Aktuelles
Fachgesellschaften warnen vor "Nanoknife Technik" beim Prostatakarzinom
FRANKFURT, im April 2015. Unter dem Titel „Die neue Waffe gegen Prostatakrebs" berichtet das Wochenmagazin „Focus" in der Print-Ausgabe 5/2015 über eine neue Methode zur Behandlung des Prostatakrebses, bei der angeblich „mit ultrakurzen Stromstößen Tumorzellen zerstört werden können".
Die sogenannte „Irreversible Elektroporation" (IRE) oder auch "Nanoknife" sei eine „schonende" Methode, die beim Prostatakrebs Potenz und Schließmuskelfunktion nicht beeinträchtige und bei der „die Harnröhre ebenso erhalten bleibt wie die Erektionsfähigkeit", heißt es weiter in dem Artikel. Die Deutsche Gesellschaft für Urologie e.V. (DGU) stellt klar, dass diese Hoffnung machende Werbung für eine „neue Technik im Kampf gegen Prostatakrebs" ungerechtfertigt und gefährlich ist, da der Wert dieser Behandlung noch völlig ungesichert ist.
„Zur Therapie von Prostatakrebs mittels dieser Methode finden sich in wissenschaftlichen Literaturdatenbanken lediglich 18 Publikationen. Diese beschreiben die technischen Grundlagen der Methodik oder Protokolle neuer Studien, die sich noch in Planung befinden", sagt Prof. Dr. med. Oliver Hakenberg, Generalsekretär der Deutschen Gesellschaft für Urologie und Direktor der Klinik für Urologie der Universität Rostock. „Lediglich zwei Arbeitsgruppen beschreiben kurzfristige Behandlungsergebnisse, aber auch nur bezüglich der Durchführbarkeit und der Häufigkeit kurzfristiger Behandlungsnebenwirkungen", so der Generalsekretär. Mittel- oder langfristige Ergebnisse zur Wirksamkeit und zu Nebenwirkungen liegen nicht vor.
„Niemand kann daher zum gegenwärtigen Zeitpunkt irgendeine Aussage dazu machen, ob diese Methode überhaupt in der Lage ist, einen Prostatakrebs therapeutisch zu beeinflussen, noch viel weniger ist klar, ob sie anderen Behandlungsmethoden überlegen ist. Lediglich die denkbare, aber unbewiesene Vorstellung, dass diese alternative Therapie Prostatakrebszellen zerstören könne, darf keinesfalls Grundlage dafür sein, Patienten Hoffnungen zu machen", ergänzt Prof. Dr. med. Kurt Miller, 1. DGU-Vize-Präsident und Direktor der Urologischen Klinik der Charité, Berlin. Zudem ist diese alternative Behandlungsmaßnahme mit hohen Kosten verbunden, die aufgrund des gänzlich fehlenden Nutzennachweises nicht von den Krankenkassen getragen werden.

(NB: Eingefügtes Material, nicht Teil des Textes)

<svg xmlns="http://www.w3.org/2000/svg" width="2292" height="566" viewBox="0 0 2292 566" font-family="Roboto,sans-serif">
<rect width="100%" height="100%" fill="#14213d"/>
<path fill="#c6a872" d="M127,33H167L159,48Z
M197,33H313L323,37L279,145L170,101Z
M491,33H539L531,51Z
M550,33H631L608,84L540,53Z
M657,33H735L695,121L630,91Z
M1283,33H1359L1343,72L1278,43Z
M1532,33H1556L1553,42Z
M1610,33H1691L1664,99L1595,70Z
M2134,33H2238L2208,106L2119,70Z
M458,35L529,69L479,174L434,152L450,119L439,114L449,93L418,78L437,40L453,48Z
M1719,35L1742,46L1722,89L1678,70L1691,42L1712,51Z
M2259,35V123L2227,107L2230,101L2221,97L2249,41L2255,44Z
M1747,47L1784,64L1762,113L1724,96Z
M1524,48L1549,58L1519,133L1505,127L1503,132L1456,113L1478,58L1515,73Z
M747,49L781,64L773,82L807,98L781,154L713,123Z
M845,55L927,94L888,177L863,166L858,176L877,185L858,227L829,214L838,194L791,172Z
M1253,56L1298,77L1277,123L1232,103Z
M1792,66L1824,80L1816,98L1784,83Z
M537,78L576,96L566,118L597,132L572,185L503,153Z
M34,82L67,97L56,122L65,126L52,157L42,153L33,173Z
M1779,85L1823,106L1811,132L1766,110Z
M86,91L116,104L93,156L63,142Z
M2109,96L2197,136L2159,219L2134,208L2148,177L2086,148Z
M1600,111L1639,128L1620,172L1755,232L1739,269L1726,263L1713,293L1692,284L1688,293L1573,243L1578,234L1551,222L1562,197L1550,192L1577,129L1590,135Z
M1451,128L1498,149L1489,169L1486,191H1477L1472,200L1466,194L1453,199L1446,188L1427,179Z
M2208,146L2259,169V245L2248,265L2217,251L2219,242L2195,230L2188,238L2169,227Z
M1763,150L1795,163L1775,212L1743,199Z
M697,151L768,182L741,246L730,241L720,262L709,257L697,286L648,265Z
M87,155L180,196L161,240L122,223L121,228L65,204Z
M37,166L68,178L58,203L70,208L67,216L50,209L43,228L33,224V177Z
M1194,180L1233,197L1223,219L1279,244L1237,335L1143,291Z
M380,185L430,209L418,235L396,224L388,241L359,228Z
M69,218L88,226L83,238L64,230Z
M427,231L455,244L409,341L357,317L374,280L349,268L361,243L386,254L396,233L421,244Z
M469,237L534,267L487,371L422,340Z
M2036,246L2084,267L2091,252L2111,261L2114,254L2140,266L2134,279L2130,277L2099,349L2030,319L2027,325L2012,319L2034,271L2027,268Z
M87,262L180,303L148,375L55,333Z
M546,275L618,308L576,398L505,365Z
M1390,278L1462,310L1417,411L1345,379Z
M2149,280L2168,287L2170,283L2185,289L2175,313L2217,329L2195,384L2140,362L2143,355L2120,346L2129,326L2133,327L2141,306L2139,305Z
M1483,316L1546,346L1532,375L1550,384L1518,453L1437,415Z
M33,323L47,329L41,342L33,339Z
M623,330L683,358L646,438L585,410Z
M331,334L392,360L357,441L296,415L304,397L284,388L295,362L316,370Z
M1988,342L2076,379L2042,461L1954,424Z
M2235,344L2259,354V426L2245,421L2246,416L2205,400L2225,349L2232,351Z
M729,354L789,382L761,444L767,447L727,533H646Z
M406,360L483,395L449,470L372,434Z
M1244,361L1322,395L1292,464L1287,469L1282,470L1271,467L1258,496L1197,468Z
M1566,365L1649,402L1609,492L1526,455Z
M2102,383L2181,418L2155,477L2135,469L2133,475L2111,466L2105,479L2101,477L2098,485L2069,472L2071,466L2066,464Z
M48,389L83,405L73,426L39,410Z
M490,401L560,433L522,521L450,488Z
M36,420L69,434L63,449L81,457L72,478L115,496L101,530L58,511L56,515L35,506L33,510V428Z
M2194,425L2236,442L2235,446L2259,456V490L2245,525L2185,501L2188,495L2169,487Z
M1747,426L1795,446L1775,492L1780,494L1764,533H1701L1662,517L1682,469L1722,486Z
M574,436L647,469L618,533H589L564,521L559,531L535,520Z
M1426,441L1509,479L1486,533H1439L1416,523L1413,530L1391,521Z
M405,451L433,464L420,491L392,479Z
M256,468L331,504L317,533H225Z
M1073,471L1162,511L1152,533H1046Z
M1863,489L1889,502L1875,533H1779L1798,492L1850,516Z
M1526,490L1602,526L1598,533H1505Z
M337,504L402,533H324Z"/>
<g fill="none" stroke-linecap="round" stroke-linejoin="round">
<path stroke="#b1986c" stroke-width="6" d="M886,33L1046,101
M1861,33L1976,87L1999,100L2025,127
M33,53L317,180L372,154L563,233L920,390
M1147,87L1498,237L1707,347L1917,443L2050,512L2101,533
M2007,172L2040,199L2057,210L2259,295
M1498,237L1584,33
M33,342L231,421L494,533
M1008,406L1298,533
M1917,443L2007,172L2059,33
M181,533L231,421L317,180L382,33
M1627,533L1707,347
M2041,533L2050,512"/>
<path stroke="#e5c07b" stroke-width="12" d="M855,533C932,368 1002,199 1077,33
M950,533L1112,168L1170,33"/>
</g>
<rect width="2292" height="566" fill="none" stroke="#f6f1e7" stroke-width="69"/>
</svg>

„Bei Neuzulassung eines Medikamentes gelten heute strengste Anforderungen an den Nachweis eines Nutzens durch Studien. Es muss sogar der ´Zusatznutzen' im Vergleich zu bestehenden Therapien belegt werden. Bei medizinisch-technischen Behandlungsverfahren ist das anders. Hier werden solche Ansprüche nicht eingefordert. Allein die technische Durchführbarkeit wird als ausreichend angesehen, um die Anwendung am Menschen zu erlauben", sagt Prof. Dr. med. Jürgen Gschwend vom DGU-Ressort Leitlinien und Qualitätssicherung und Direktor der Klinik für Urologie der Technischen Universität München.
Für die Experten der DGU steht fest: Die Problematik des Prostatakarzinoms mit möglichen Auswirkungen mancher Behandlungen auf die individuelle Lebensqualität darf nicht dazu Anlass geben, Hoffnungen zu wecken, die durch keinerlei Daten und Fakten gestützt werden. Eine seriöse Berichterstattung in den Medien sollte sich immer über ihre Wirkung im Klaren sein: Wie im hier kritisierten Fall könnten Patienten möglicherweise zu Therapien verleitet werden, die ihnen nichts nützen und bei denen ernsthafte Nebenwirkungen auftreten können. Noch fataler aber, wenn durch die mit falschen Hoffnungen verknüpfte Anwendung der Methode tatsächlich wirksame Behandlungen hinausgezögert werden und dann für manchen Patienten zu spät kommen.